Under the divorce decree and the facts as presented at the hearing below the last alimony installment was due no later than July of 1964. No action was taken by the appellant either by nulla bona or scire facias to keep the alimony judgment in life or to revive it within three years after it became dormant. More than eleven years had lapsed before any action was taken to enforce the judgments. The appellant certainly had legal avenues with which to keep these judgments in life. Code Ann. §§ 37-1211, 110-1001, 110-1002, 110-1003.
2. Appellant cites Code Ann. § 3-805 in support of her contention that the statute of limitation was tolled on the child support and alimony judgments because the appellee remained out of the state since 1955. This has no merit. In Tift v. Bank of Tifton, 60 Ga. App. 563 ( 4 S.E.2d 495) we held that Code Ann. § 3-805 "does not have reference to the period of time in which a judgment becomes dormant when not kept in life in any manner specified by law." The tolling of the statute as to causes of action does not apply to the enforcement of judgments, we held, "for the reason that the absence of a defendant in fi. fa. from the State does not prevent the plaintiff in fi. fa., or the transferee, from keeping the judgment in life in the way provided by law, nor does it prevent him from reviving the execution by scire facias by publication. Since, then, there is no valid reason for such a rule and provision, we shall not construe the Code as applying the rule. The Code, § 110-1001, provides how a dormant judgment may be kept in life, and (§ 110-1007) how a judgment may be revived against nonresidents.

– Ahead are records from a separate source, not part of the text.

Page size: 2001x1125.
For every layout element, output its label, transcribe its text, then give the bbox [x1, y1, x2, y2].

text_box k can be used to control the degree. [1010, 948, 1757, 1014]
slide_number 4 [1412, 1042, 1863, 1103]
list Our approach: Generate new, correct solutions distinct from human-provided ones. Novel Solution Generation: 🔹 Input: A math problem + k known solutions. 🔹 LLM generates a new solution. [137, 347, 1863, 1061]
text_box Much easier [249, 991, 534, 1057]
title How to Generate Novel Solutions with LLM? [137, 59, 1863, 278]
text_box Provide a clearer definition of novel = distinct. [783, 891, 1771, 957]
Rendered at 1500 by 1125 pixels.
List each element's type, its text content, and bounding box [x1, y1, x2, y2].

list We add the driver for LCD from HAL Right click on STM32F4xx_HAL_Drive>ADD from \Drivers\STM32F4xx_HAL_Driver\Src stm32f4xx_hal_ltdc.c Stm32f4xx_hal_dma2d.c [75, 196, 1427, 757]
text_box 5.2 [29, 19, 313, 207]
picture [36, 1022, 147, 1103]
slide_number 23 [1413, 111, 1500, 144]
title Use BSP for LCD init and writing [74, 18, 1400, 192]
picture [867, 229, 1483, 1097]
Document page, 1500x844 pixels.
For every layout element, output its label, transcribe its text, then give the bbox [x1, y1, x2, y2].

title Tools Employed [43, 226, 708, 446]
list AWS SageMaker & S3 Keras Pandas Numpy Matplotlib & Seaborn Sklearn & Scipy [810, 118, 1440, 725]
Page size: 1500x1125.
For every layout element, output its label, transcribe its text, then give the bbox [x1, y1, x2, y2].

The judgment in the instant case was dormant if the time in which the defendant in execution was without the State is computed." 60 Ga. App. p. 66.
Tift was followed by our decision in Crawford v. Boyd, 62 Ga. App. 885, 886 ( 10 S.E.2d 144), another case where the defendant in fi. fa. had been absent from the state, in which we held that "The tolling statute ... [Code Ann. § 3-805] relates to causes of action where personal service or its legal substitute is required in the bringing of an action. It has no reference to, nor does it repeal, the plain provisions of the statute [Code Ann. § 110-1001] in respect to dormant judgments."
3. The appellant finally contends that until the passage of 42 USCA § 659 in 1975 which provides for the garnishment of the United States of America for child support and alimony payments that she had no remedy and that therefore any statute of limitation was tolled. We do not agree. The absence of a federal statute providing appellant a specific remedy against appellee cannot logically act to toll the running of state statutes of limitation or dormancy and revival. She had open to her avenues of maintaining in life, or reviving, her judgments until such time as they could be enforced. Her remedy was to follow the clear language of Code Ch. 110-10 which she declined to do.
Judgment affirmed. Quillian, P. J., and Stolz, J., concur.